A good task to set before yourself is to take every idea you agree with in a book and try to treat it as a “germ.” Tell yourself that you will develop it beyond the point where the author left off. Of course this will not always be possible. You will seldom succeed. But there is nothing like hitching your wagon to a star, and it will do no harm to set this up as an ideal.


A few miscellaneous problems remain to be considered.

How should we deal with authors with whom we disagree fundamentally? Herbert Spencer relates that he twice started Kant’s Critique of Pure Reason, but disagreeing fundamentally with the first and main proposition he ceased reading. Now to do this is to give an author too much credit for consistency. For even if every other proposition he sets forth is ostensibly a corollary from his leading one, some of them will contain much truth. It is impossible to be consistently wrong. Add to this the possibility that the author may be right on his first proposition after all. However, no book with a viewpoint radically different from our own should be used as a main text, for we would get little benefit from it. If the book is by an obscure author we may safely lay it aside altogether. But if it is by so famous and so bepraised a philosopher as Kant we should at least glance through the entire volume for sug­ges­tions.

How many times ought we to read a book? I have already partly answered this in formulating the law of diminishing returns. Few books are worth re-reading. Rather than read one book twice on any given subject it will most often be more profitable to read another book on it. For the second will not only serve as a review of previous knowledge, but will furnish you with new ideas, different aspects and new problems.

Certain books, however, can never be replaced by others. They occupy this position either because they deal with a subject not elsewhere dealt with or because they take an entirely novel aspect, or solely because they are the works of supreme genius, for while the main conclusions reached in works of this last type may be found elsewhere, the manner of thinking can never be. These books should be read twice. The main text-book selected on any subject will usually be chosen because it is the best and most comprehensive work on that subject. For this reason it should be read a second time even if such reading is only of the hop, skip and jump variety.

We should not re-read a book immediately upon the first completion but should always allow a long interval to elapse. There are several reasons for this. After an interval we acquire perspective; we are in a position to know whether a book has done us any good and just about how much. We may find after this interval that a work of which we thought quite highly at the time of reading has really not helped us appreciably either in thought or action. We may find that we have outgrown the need of it. Even if we finally decide to re-read we shall find the wait of immense help to our memory. If we re-read a book after an interval of six months, three years after our second reading we will remember its contents much better than if we had read it three times in unbroken succession.

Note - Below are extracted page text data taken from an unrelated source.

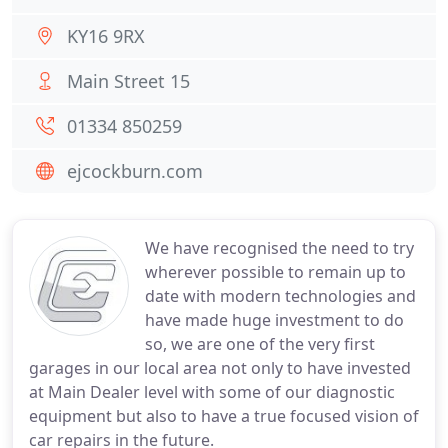
KY16 9RX
Main Street 15
01334 850259
ejcockburn.com
We have recognised the need to try
wherever possible to remain up to
date with modern technologies and
have made huge investment to do
so, we are one of the very first
garages in our local area not only to have invested
at Main Dealer level with some of our diagnostic
equipment but also to have a true focused vision of
car repairs in the future.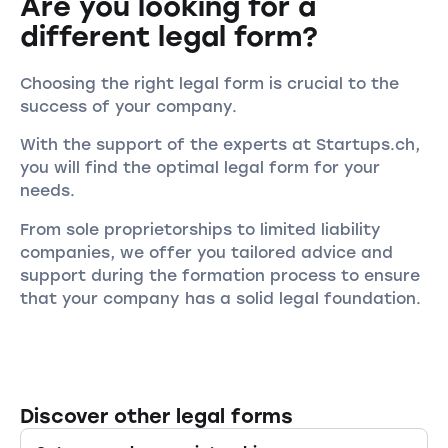
Are you looking for a
different legal form?
Choosing the right legal form is crucial to the
success of your company.
With the support of the experts at Startups.ch,
you will find the optimal legal form for your
needs.
From sole proprietorships to limited liability
companies, we offer you tailored advice and
support during the formation process to ensure
that your company has a solid legal foundation.
Discover other legal forms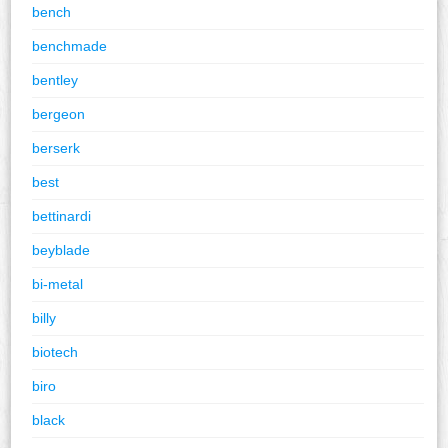
bench
benchmade
bentley
bergeon
berserk
best
bettinardi
beyblade
bi-metal
billy
biotech
biro
black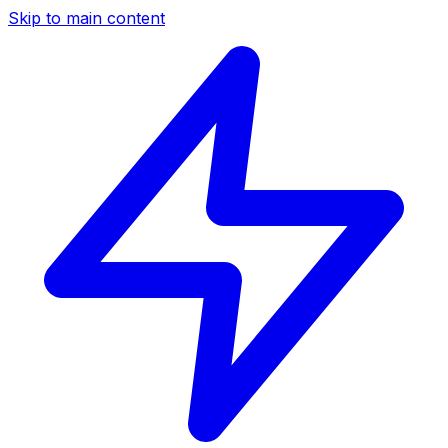
Skip to main content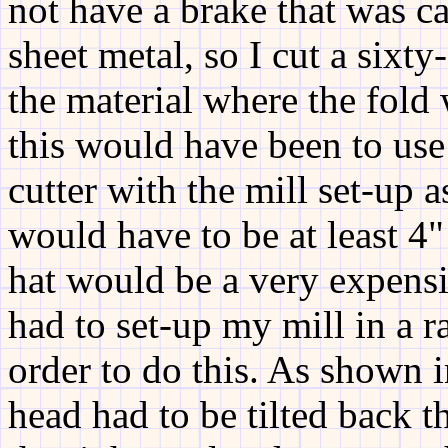
not have a brake that was c
sheet metal, so I cut a six
the material where the fold
this would have been to use
cutter with the mill set-up a
would have to be at least 4"
hat would be a very expensiv
had to set-up my mill in a r
order to do this. As shown i
head had to be tilted back t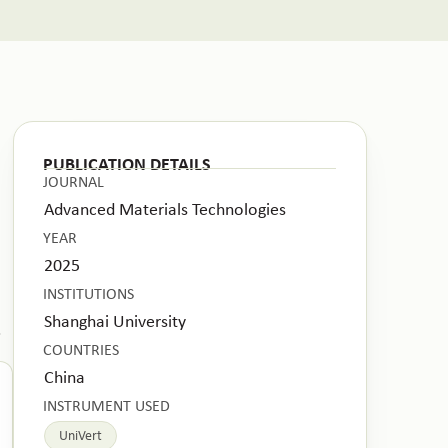
PUBLICATION DETAILS
JOURNAL
Advanced Materials Technologies
YEAR
2025
INSTITUTIONS
Shanghai University
.
COUNTRIES
China
INSTRUMENT USED
UniVert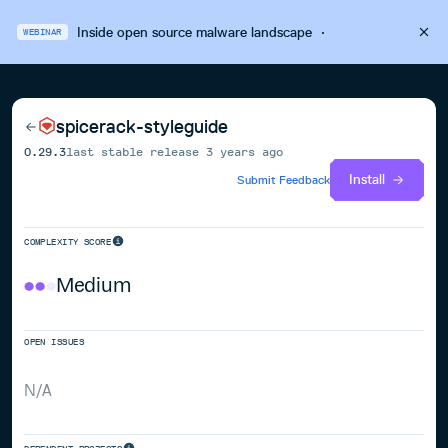
Inside open source malware landscape
·
WEBINAR
spicerack-styleguide
0.29.3
last stable release
3 years ago
Install
Submit Feedback
COMPLEXITY SCORE
Medium
OPEN ISSUES
N/A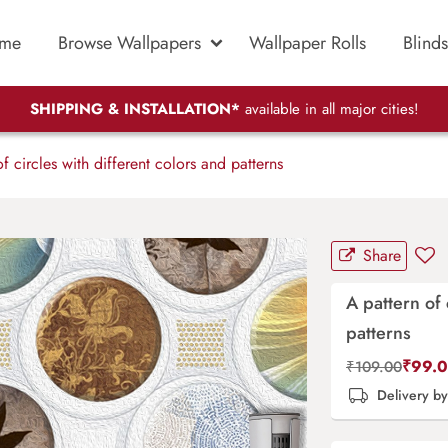
me
Browse Wallpapers
Wallpaper Rolls
Blinds
SHIPPING & INSTALLATION*
available in all major cities!
f circles with different colors and patterns
Share
A pattern of 
patterns
₹
99.
₹
109.00
Delivery b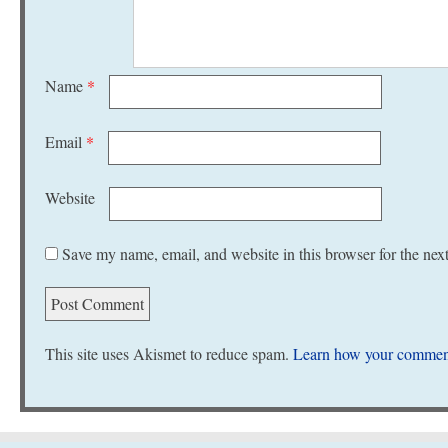
Name
*
Email
*
Website
Save my name, email, and website in this browser for the nex
This site uses Akismet to reduce spam.
Learn how your comment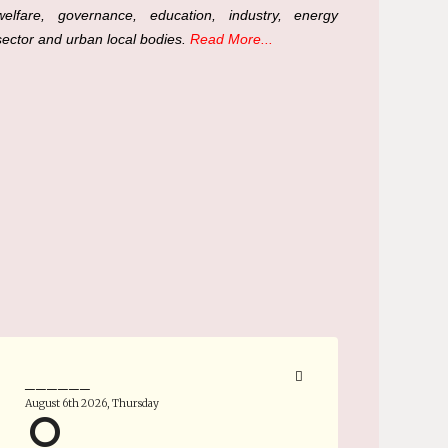
welfare, governance, education, industry, energy
sector and urban local bodies.
Read More...
______
August 6th 2026, Thursday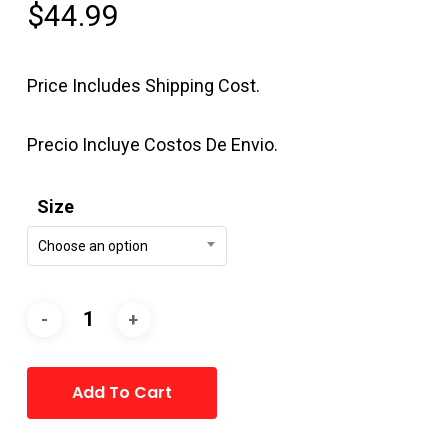
$
44.99
Price Includes Shipping Cost.
Precio Incluye Costos De Envio.
Size
Choose an option
Alternative:
Add To Cart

Add to this that in the lapse of time we shall have forgotten most of the work, and shall therefore approach it the second time with greater interest than if it were still fresh in mind; that our experience, reading and thinking in the meantime will make us see every sentence in a different light, enabling us to judge our own marginal criticisms (if we have made any) as well as the book, and the advantage of waiting cannot be doubted. I do not believe it will ever be necessary to read a book more than twice, that is, so far as thought and knowledge are concerned. With books read for their style or for mere amusement the case is different.

How long should one read at a sitting? Some men find that their thought is choked by reading. Some find it stimulated. But results vary according to the length of time reading is carried on. Reading for very long periods at a stretch often deadens original thought. The writer finds that he nearly always derives benefit from reading for short periods, say ten or fifteen minutes. This is in some measure due to the increased con­cen­tration which short periods allow. On the other hand, some people find that a certain momentum is acquired during long reading periods. The reader can only experiment to find how long a period best suits his individual case.

How about con­cen­tration? This has been considered in relation to in­de­pen­dent thinking, but in reading the problem is somewhat different. In thinking our task is to choose relevant associates. In reading the associates are chosen for us. Our task is to stick to them, instead of following the associates which occur to us either from what we read or from sights and sounds about us. But associates which occur to us from what we read are of two kinds: relevant and irrelevant, and the former should of course be followed out. This however should be done deliberately, in the manner I have previously indicated, and when the vein of suggested thought has been exhausted we should bring attention back to our book. The problem of con­cen­tration is not a very serious one in reading. It may sometimes be difficult to con­cen­trate on a book. But it is infinitely easier than con­cen­trating on a problem by unaided in­de­pen­dent thought.